Talk since Pogačar took yellow has been mostly of a potential ambush on his race lead. When both Jumbo-Visma and Ineos Grenadiers put men up the road on stage 9, it looked like an assault could, unexpectedly, have come earlier. Bennett believes it was an option if things had played out differently.
“I think that was one of their options but I think Wout [van Aert] was there to win the stage,” Bennett told CyclingTips. “We’ve seen him going up the road a few times. I didn’t see it as a massive ambush day. If the break went and took the jersey it wasn’t a problem for us. We just rode our pace and the break obviously played around a little bit and fell to bits. I just put a bit of pace on the last climb to stop people attacking more than anything.”
The question of how to unseat Pogačar isn’t a new one but whether any rival has found the right answer yet is currently unknown.
“[On] the big mountain-top days here, the big climbs, it’s quite clear that Pogačar knows what he’s doing,” Ellingworth told CyclingTips, happy to confirm the obvious. “You’re always looking for an opportunity but again UAE were looking pretty strong really.”
Will it be possible to steal back yellow?
“Who knows; I don’t know to be honest, it’s hard,” Ellingworth admitted, before adding: “We’ve got our plans.”
Thomas seems calm and optimistic, hoping that relative team strength can play more of a role this Tour.
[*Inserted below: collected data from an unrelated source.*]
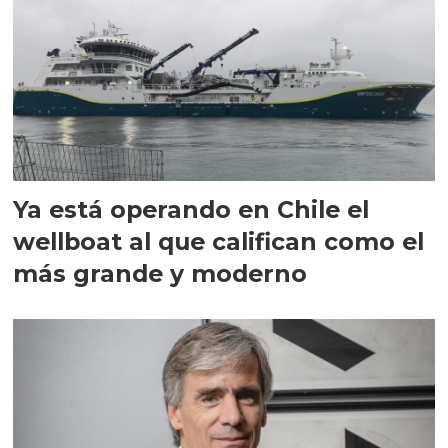
Ya está operando en Chile el
wellboat al que califican como el
más grande y moderno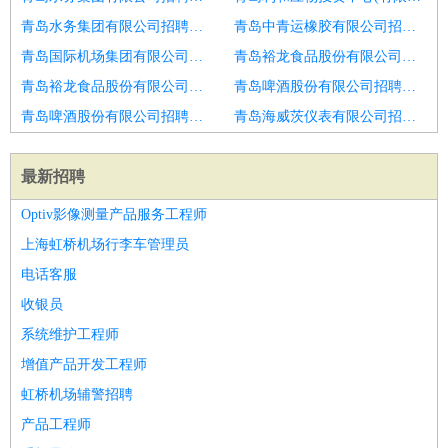
青岛水务集团有限公司招聘急招电工包食宿
青岛中青运橡胶有限公司招聘维修电工
青岛国际机场集团有限公司招聘菏泽市招聘电工仪表3
青岛裕龙食品股份有限公司招聘电工
青岛裕龙食品股份有限公司招聘设备维修员
青岛啤酒股份有限公司招聘维修电工
青岛啤酒股份有限公司招聘菏泽市招聘电工6
青岛海威茨仪表有限公司招聘电工主管
最新招聘
Optiv影像测量产品服务工程师
上海虹桥机场行李车管理员
电话客服
收银员
系统维护工程师
增值产品开发工程师
虹桥机场辅警招聘
产品工程师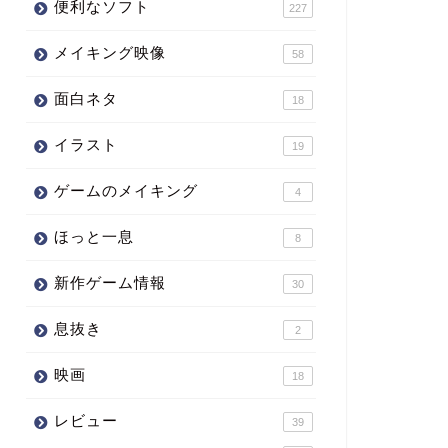
便利なソフト
227
メイキング映像
58
面白ネタ
18
イラスト
19
ゲームのメイキング
4
ほっと一息
8
新作ゲーム情報
30
息抜き
2
映画
18
レビュー
39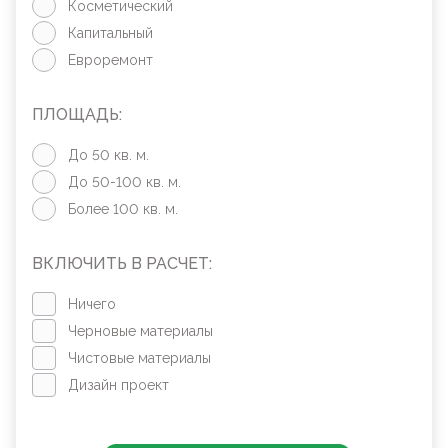
Косметический
Капитальный
Евроремонт
ПЛОЩАДЬ:
До 50 кв. м.
До 50-100 кв. м.
Более 100 кв. м.
ВКЛЮЧИТЬ В РАСЧЕТ:
Ничего
Черновые материалы
Чистовые материалы
Дизайн проект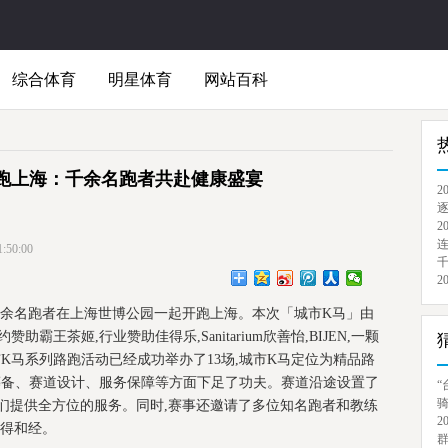
综合体育
明星体育
网站百科
跑上海：千余名跑者共赴健康盛宴
2
逐
2
连
50:00
千
2
伴随千余名跑者在上海世博公园一起开跑上海。本次「城市K马」由
助霸王茶姬,行业赞助佳得乐,Sanitarium欣善怡,BIJEN,一颗
城市K马系列路跑活动已经成功举办了13场,城市K马定位为精品路
赛事筹备、赛道设计、服务保障等方面下足了功夫。赛道沿途设置了
“
骑
们提供全方位的服务。同时,赛事还邀请了多位知名跑者和教练
2
心得和经。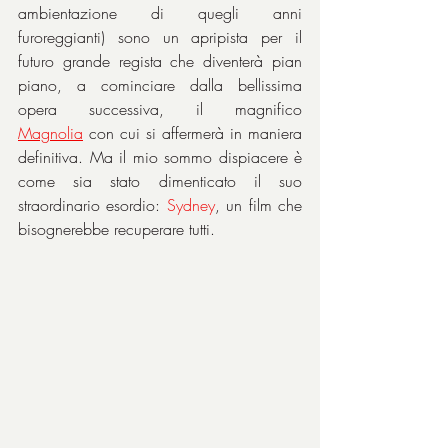
ambientazione di quegli anni 
furoreggianti) sono un apripista per il 
futuro grande regista che diventerà pian 
piano, a cominciare dalla bellissima 
opera successiva, il magnifico 
Magnolia
 con cui si affermerà in maniera 
definitiva. Ma il mio sommo dispiacere è 
come sia stato dimenticato il suo 
straordinario esordio: 
Sydney
, un film che 
bisognerebbe recuperare tutti.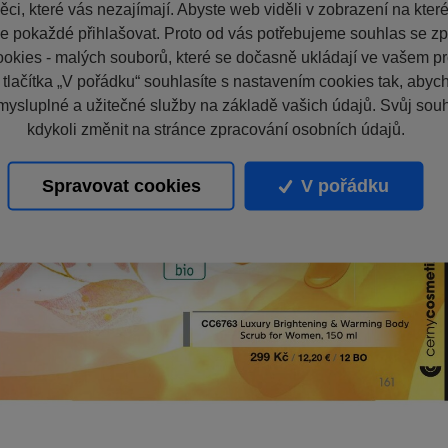
ci, které vás nezajímají. Abyste web viděli v zobrazení na které 
e pokaždé přihlašovat. Proto od vás potřebujeme souhlas se z
okies - malých souborů, které se dočasně ukládají ve vašem pro
 tlačítka „V pořádku“ souhlasíte s nastavením cookies tak, aby
mysluplné a užitečné služby na základě vašich údajů. Svůj sou
kdykoli změnit na stránce zpracování osobních údajů.
Spravovat cookies
V pořádku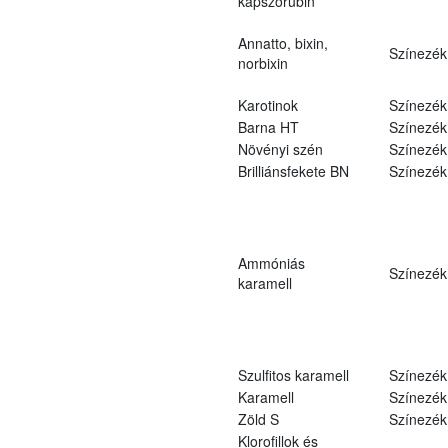
kapszorubin
Annatto, bixin,
Színezék
norbixin
Karotinok
Színezék
Barna HT
Színezék
Növényi szén
Színezék
Brilliánsfekete BN
Színezék
Ammóniás
Színezék
karamell
Szulfitos karamell
Színezék
Karamell
Színezék
Zöld S
Színezék
Klorofillok és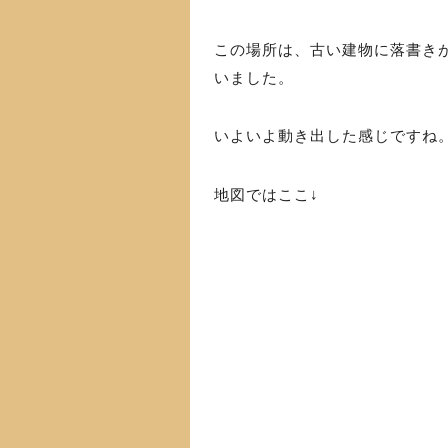
この場所は、古い建物に落書き
いました。
いよいよ動き出した感じですね
地図ではここ↓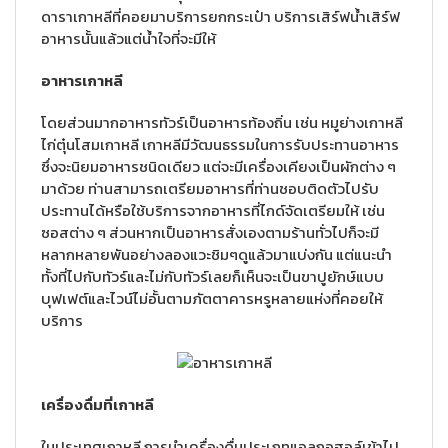
ดาราเกาหลีที่คอยมาบริการยกกระเป๋า บริการเสิร์ฟน้ำเสิร์ฟ
อาหารนั้นแล้วแต่น้ำใจที่จะมีให้
อาหารเกาหลี
โดยส่วนมากอาหารทัวร์เป็นอาหารท้องถิ่น เช่น หมูย่างเกาหลี
ไก่ตุ๋นโสมเกาหลี เกาหลีมีวัฒนธรรมในการรับประทานอาหาร
ซึ่งจะนิยมอาหารชนิดเดียว แต่จะมีเครื่องเคียงเป็นผักต่าง ๆ
มาด้วย ท่านสามารถเตรียมอาหารที่ท่านชอบติดตัวไปรับ
ประทานได้หรือใช้บริการจากอาหารที่ไกด์จัดเตรียมให้ เช่น
ซอสต่าง ๆ ส่วนหากเป็นอาหารสั่งเองตามร้านทั่วไปก็จะมี
หลากหลายพันอย่างลองแวะชิมๆดูแล้วมาแบ่งกัน แต่แนะนำ
ทั้งที่ไปกับทัวร์และไม่กับทัวร์เลยก็เห็นจะเป็นขาปูยักษ์แบบ
บุฟเฟต์และไวน์ไม่อั้นตามภัตตาคารหรูหลายแห่งที่คอยให้
บริการ
เครื่องดื่มที่เกาหลี
ในประเทศเกาหลี การนำเครื่องดื่มประเภทแอลกอฮอล์เข้าไป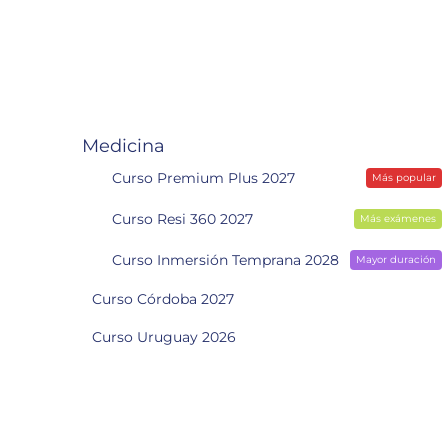
Medicina
Curso Premium Plus 2027
Más popular
Curso Resi 360 2027
Más exámenes
Curso Inmersión Temprana 2028
Mayor duración
Curso Córdoba 2027
Curso Uruguay 2026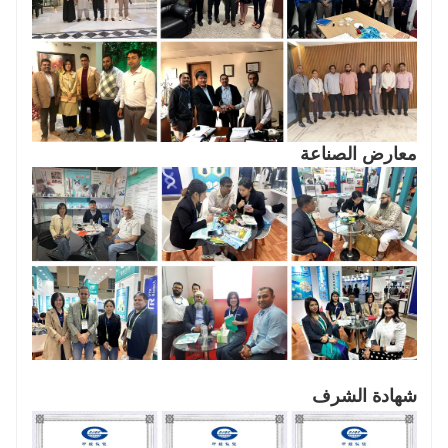
معارض الصناعة
شهادة الشرف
He doesn’t think UAE taking up the pace on stage 9 had anything at all to do with Pogačar’s seemingly insatiable appetite for victory, but thinks that pacing could eventually take its toll.
“If they ride full gas for stages that can hurt the whole team later on in the race,” Thomas said. “But when you’ve got a guy like [Pogačar] that’s already a good starting point.”
Maybe Ineos Grenadiers could team up with Jumbo-Visma; with Jonas Vingegaard and Primož Roglič? Maybe that could prove a worthwhile tactic?
“If there’s a couple of them and couple of them up the road …” Thomas said. “But at the same time I’m not going to be on the phone to Roglič and asking him what he’s doing.”
First of all, that would obviously be against the rules. Secondly, I would love to be listening into that phone call.